I have seen enough movies and TV shows to be able to distinguish between an astronaut boot and an expensive ski boot. I immediately began to create some possible scenarios that could explain its presence in a culvert next to an only moderately travelled road. A pickup full of spacesuit replicas hit a bump and the boot popped out of the truck bed. Jim Lovell is traveling to a convention with his spacesuit when, in a fit of pique, he grabs one of his boots and throws it out the window. A certain Melody Pond, after her fateful encounter with the Doctor, time travels to this location and tries to hitch a ride by showing a little leg. None of these make any sense. Spacesuit replicas are expensive. Having a truck bed full of them seems self-indulgence. There isn’t a convention center anywhere near here for Jim Lovell to attend. The whole Melody Pond thing is just wrong. After her final space-suited encounter with the Doctor, she would definitely not be in the frame of mind to show a little leg.

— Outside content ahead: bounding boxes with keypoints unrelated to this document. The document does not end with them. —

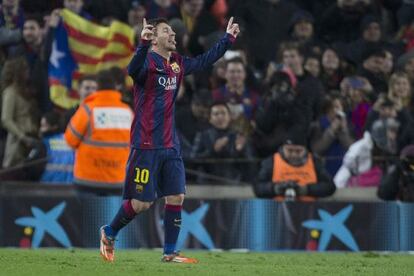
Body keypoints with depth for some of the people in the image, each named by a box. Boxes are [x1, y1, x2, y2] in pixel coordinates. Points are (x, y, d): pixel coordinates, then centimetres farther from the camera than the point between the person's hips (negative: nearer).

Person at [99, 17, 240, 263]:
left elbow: (205, 61, 26)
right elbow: (133, 70, -36)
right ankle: (109, 234, 20)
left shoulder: (177, 64, 10)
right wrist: (143, 44, -53)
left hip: (170, 145, 7)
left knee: (176, 198, 2)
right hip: (146, 145, -7)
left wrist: (228, 39, 28)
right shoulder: (148, 61, -13)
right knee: (141, 203, -4)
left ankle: (170, 253, 10)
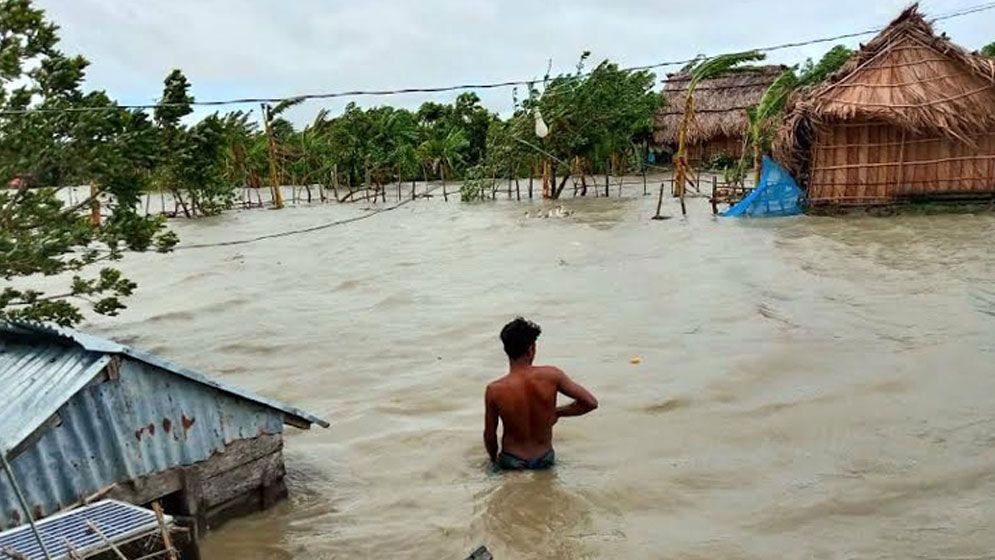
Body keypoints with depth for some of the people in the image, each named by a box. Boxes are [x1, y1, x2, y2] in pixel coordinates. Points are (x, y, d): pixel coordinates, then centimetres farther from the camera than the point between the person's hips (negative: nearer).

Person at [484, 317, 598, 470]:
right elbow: (591, 402, -12)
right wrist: (557, 412, 2)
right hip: (545, 460, 2)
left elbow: (489, 436, -7)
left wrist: (494, 459, 14)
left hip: (512, 463, -2)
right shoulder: (551, 375, -17)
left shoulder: (494, 390, -19)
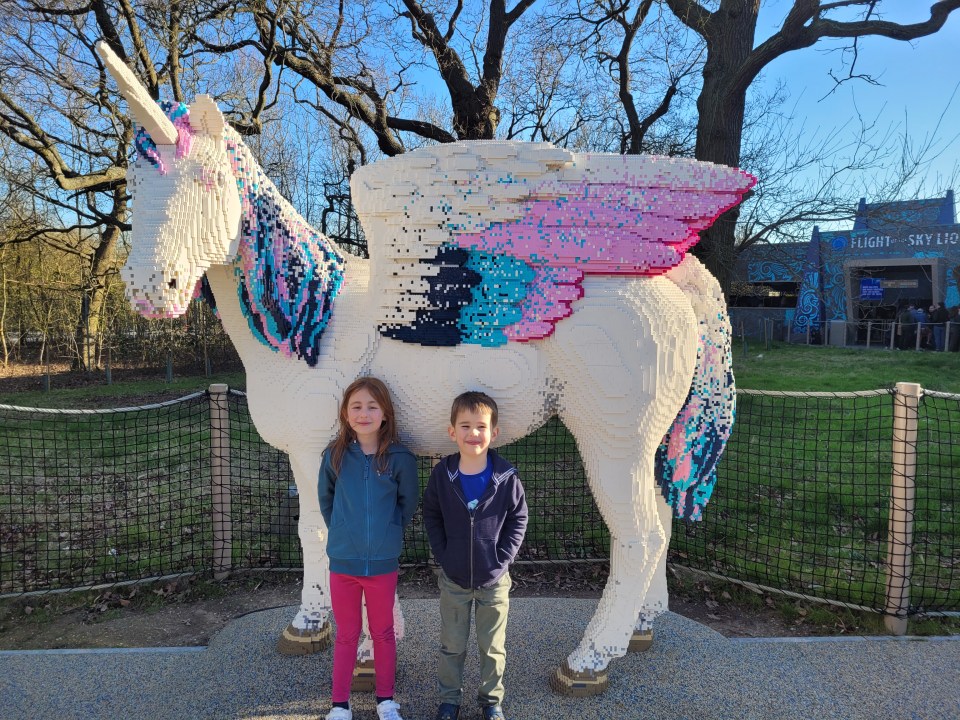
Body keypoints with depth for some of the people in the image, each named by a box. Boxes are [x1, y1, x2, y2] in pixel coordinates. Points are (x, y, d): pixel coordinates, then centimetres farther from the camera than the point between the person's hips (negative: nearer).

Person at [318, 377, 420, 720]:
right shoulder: (335, 455, -7)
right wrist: (341, 531, 9)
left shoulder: (399, 458, -12)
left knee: (383, 633, 16)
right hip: (343, 561, 1)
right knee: (347, 635, 15)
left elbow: (409, 502, 3)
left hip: (383, 563, 0)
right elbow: (325, 498, 9)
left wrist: (388, 532, 6)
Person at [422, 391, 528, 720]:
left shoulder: (506, 477, -14)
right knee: (451, 646, 16)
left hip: (494, 580, -1)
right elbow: (431, 516, 3)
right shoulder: (442, 474, -10)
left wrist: (503, 558, -8)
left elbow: (518, 518, -3)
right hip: (453, 580, 1)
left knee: (493, 647, 14)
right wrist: (442, 554, -4)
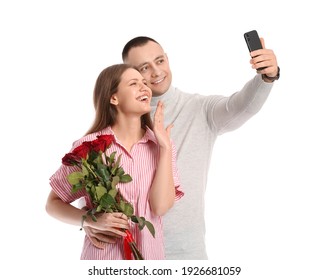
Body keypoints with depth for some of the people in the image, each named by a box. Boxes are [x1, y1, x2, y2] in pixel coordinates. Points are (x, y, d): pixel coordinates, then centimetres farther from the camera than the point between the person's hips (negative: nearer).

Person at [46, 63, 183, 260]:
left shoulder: (162, 146, -2)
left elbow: (160, 207, -14)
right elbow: (53, 204, -3)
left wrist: (165, 147, -14)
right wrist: (92, 221, -18)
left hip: (150, 255, 3)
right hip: (103, 257, -2)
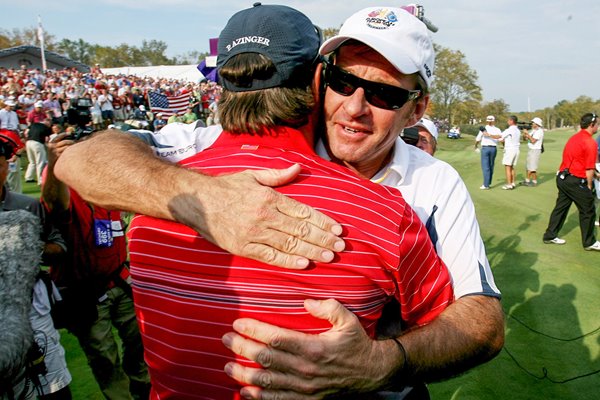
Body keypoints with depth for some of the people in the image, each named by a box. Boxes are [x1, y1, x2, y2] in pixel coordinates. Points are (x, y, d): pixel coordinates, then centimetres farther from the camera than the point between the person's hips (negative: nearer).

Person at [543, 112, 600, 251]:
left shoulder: (574, 138, 11)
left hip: (562, 177, 8)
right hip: (576, 181, -8)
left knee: (561, 207, 16)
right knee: (588, 212, 7)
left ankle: (550, 236, 21)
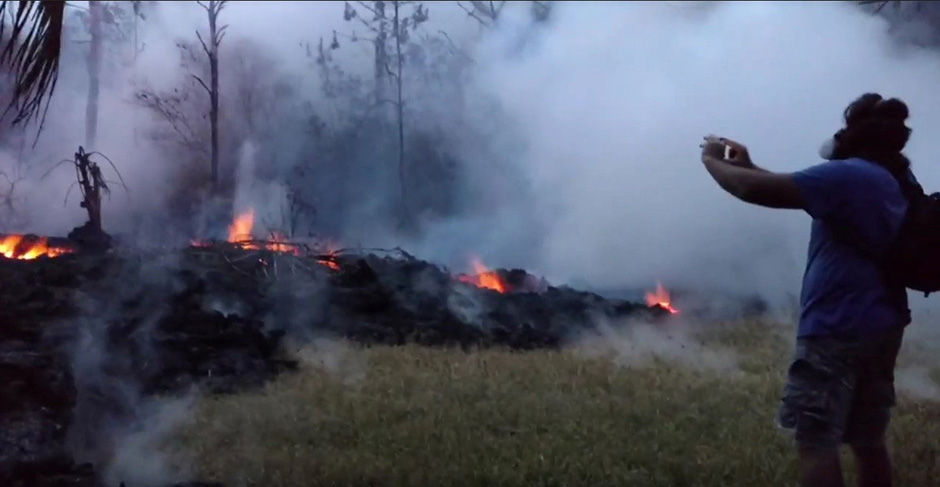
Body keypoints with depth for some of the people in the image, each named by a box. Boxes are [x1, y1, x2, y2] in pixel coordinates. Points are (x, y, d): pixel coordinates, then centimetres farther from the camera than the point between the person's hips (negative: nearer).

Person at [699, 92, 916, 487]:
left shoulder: (848, 176, -16)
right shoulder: (898, 183, 13)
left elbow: (754, 191, -18)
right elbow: (793, 189, 21)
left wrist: (713, 160, -1)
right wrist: (748, 166, 16)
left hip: (837, 330, -9)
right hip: (880, 327, 9)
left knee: (816, 442, -6)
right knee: (868, 441, 14)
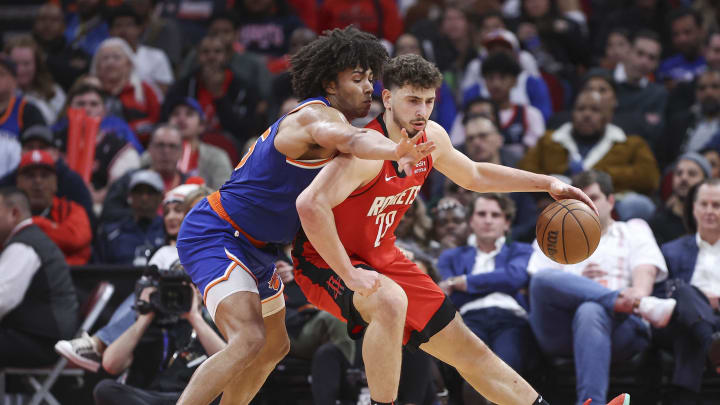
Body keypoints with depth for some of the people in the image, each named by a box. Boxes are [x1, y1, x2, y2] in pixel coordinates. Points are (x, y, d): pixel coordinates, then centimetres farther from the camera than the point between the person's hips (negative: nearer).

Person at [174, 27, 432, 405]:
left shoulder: (327, 119, 11)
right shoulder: (316, 114, -21)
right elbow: (349, 139, -45)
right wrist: (394, 151, -65)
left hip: (254, 246, 11)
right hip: (214, 234, -11)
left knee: (274, 347, 22)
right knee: (249, 340, -28)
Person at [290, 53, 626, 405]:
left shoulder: (431, 137, -3)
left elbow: (474, 175, 19)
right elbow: (310, 205, -42)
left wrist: (548, 184, 14)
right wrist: (350, 276, -38)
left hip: (381, 257, 8)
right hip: (325, 261, -8)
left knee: (466, 348, 10)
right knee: (390, 301, -40)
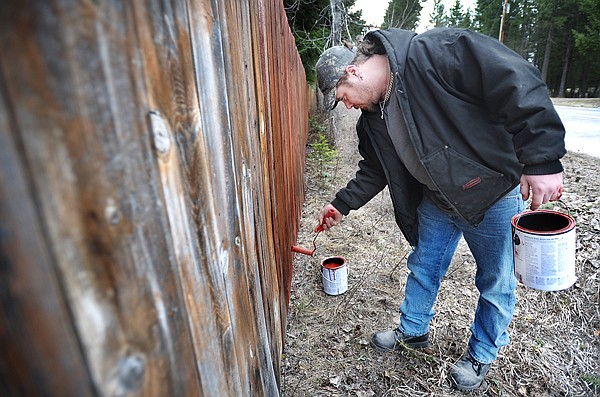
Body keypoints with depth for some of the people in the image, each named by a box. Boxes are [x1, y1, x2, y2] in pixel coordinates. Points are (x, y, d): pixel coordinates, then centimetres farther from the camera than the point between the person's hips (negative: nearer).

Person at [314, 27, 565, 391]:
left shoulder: (435, 52, -23)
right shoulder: (373, 117, 1)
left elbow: (518, 82, -26)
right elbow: (375, 170, 12)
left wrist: (542, 160, -29)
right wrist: (342, 204, 11)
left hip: (494, 193, -6)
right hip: (436, 201, 7)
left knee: (496, 282, 12)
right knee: (423, 268, 18)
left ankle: (483, 354, 37)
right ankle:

As I stood there contemplating the possibility of time-traveling astronauts, my next door neighbor pulled up in his RAV4.
“What’s the problem? Lose your dog?” he asked.
I pointed to the boot and said, “We have a barefoot astronaut on the loose.”
He looked at me. Looked at the boot. Then he drove off. I do believe that my neighbor does not have a high opinion of me. After watching him make the turn into our subdivision, I returned my attention to the boot. I thought about picking it up and taking it home. Without knowing how long it had lain there, I had no idea what form of scaly or spindly critter would creep its way out of the boot and start crawling up my arm. I shivered with the thought.
It was a single horrify thought that kept me from picking it up and taking it to place next to an Apollo 11 mission patch my sister got me as a gift. The troubling possibility that the boot belonged to the ghost of an astronaut. I was not willing to harbor the spirit of an astronaut with unfinished business and one bare foot. I had to walk home and give this some thought.